All a company would need to do is say it doesn’t intend to sell them and that it probably won’t have to. In most cases, it wouldn’t matter how much the value was down, or for how long. In effect, a company would have to admit being on its deathbed before the rules would force it to take hits to earnings.
So, if these rules had been in place last year, a company that still owned shares of American International Group Inc. or Fannie Mae, for instance, could exclude those stocks’ price declines from net income entirely. It would make no difference that the companies were seized by the government last year, or that both are penny stocks. The loss would get buried away from the income statement, in a balance-sheet line called “accumulated other comprehensive income.”
Jonathan then goes off on an almost personal vendetta with the 3 members of the 5-person FASB board who voted in favor of the proposal.
These are the earnings we get when the people who write accounting standards give in to desperate bankers. And it’s no mystery why the three FASB members who voted for this -- Leslie Seidman, Lawrence Smith and Chairman Robert Herz -- did so. (The two who opposed it were Tom Linsmeier and Marc Siegel.)
Since the credit crisis began, the board’s members have been under assault by the banking industry and its wholly owned members of Congress. The most recent display came last week at a House Financial Services Committee hearing, where Democratic Representative Paul Kanjorski and other lawmakers beat Herz like a dog. Herz declined my request to be interviewed. A FASB spokeswoman, Chandy Smith, confirmed my understanding of how the rule change would work.
The banks want unfettered license to value their assets however they see fit, and to keep burgeoning losses out of their earnings and regulatory capital. The FASB had been holding its ground, for the most part. Now, though, the board has assumed the fetal position.
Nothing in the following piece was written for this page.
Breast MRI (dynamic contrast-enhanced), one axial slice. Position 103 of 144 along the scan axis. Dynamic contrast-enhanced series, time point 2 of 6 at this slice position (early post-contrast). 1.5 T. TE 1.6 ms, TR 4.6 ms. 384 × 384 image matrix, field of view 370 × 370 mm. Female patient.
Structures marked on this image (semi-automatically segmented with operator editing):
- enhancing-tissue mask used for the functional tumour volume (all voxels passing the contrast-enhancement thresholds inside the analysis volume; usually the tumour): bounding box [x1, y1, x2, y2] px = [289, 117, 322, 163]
Zero Hedge applauds Jonathan for his passion and his desire to out those who first create, then flip flop on, core critical accounting matters. However, while the FDIC's action is at best deplorable, Jonathan's rage may be a little over the top. The reason for that is that more sophisticated investors realize all the accounting tricks in the book, much better than the FASB itself.
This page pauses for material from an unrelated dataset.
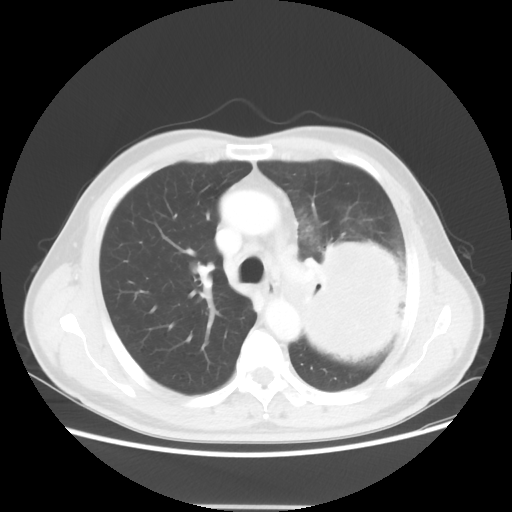
Chest CT, one axial slice. Slice 36 of 53 in the series (ordered by position). Reconstruction kernel STANDARD. Lung window (W 1500 / L -600 HU). 5 mm slice thickness. 512 × 512 image matrix, field of view 391 × 391 mm. Patient: male, 60 years. Case-level facts recorded for this patient, not image findings: clinical TNM (as recorded): T4 N1 M1a.
Annotated regions visible in this slice (rectangle marked by the reading radiologist):
- lung tumour (recorded histology: large cell carcinoma): bounding box <289,227,412,365> (left, top, right, bottom; pixels)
In its essence, the recent FASB proposal is a fudge on the often ignored FAS 115 rule, which Zero Hedge wrote about previously (in a post also dealing with FAS157 and Level 1-3 asset evaluation: I recommend it for anyone who wants to catch up on these two most critical accounting standards). That rule deals with the distinctions of marking-to-market three types of assets: trading, available for sale and held-to-maturity. In its essence the proposed rule does not change anything materially. As Weil himself points out, to every fudge the FASB proposes, there is a counterfudge. While the FASB has tried to make Tier 1 as the critical threshold for balance sheet viability, investors have realized that Tier 1 adds intangible assets, ignores certain losses and treats some liabilities as assets. As such Tangible Common Equity has become the defacto marker for healthy balance sheets, and even the administration has been forced to adopt TCE in its stress test evaluations as anything else would be immediately singled out as fluff by the sophisticated crowd and would not get no credibility. And as Tier 1 is to the balance sheet, so is Net Income to the income statement: the proposed changes will provide a vastly inflated net income line items for most commercial banks (not so much for pure broker dealers). However, once the garbage FASB standards become prevalent, their entire impact can be ignored by avoiding the Net Income line altogether and instead looking at Comprehensive Income which differs from Net Income by an adjustment line known as Accumulated Other Comprehensive Income (AOCI).
As more investors focus exclusively on Comprehensive Income, what the FASB does with FAS 115 or any other rule fudging is irrelevant. But this is old news to credit investors who haven't looked at "below the line" items for decades, and instead have focused exclusively on EBITDA and Free Cash Flow.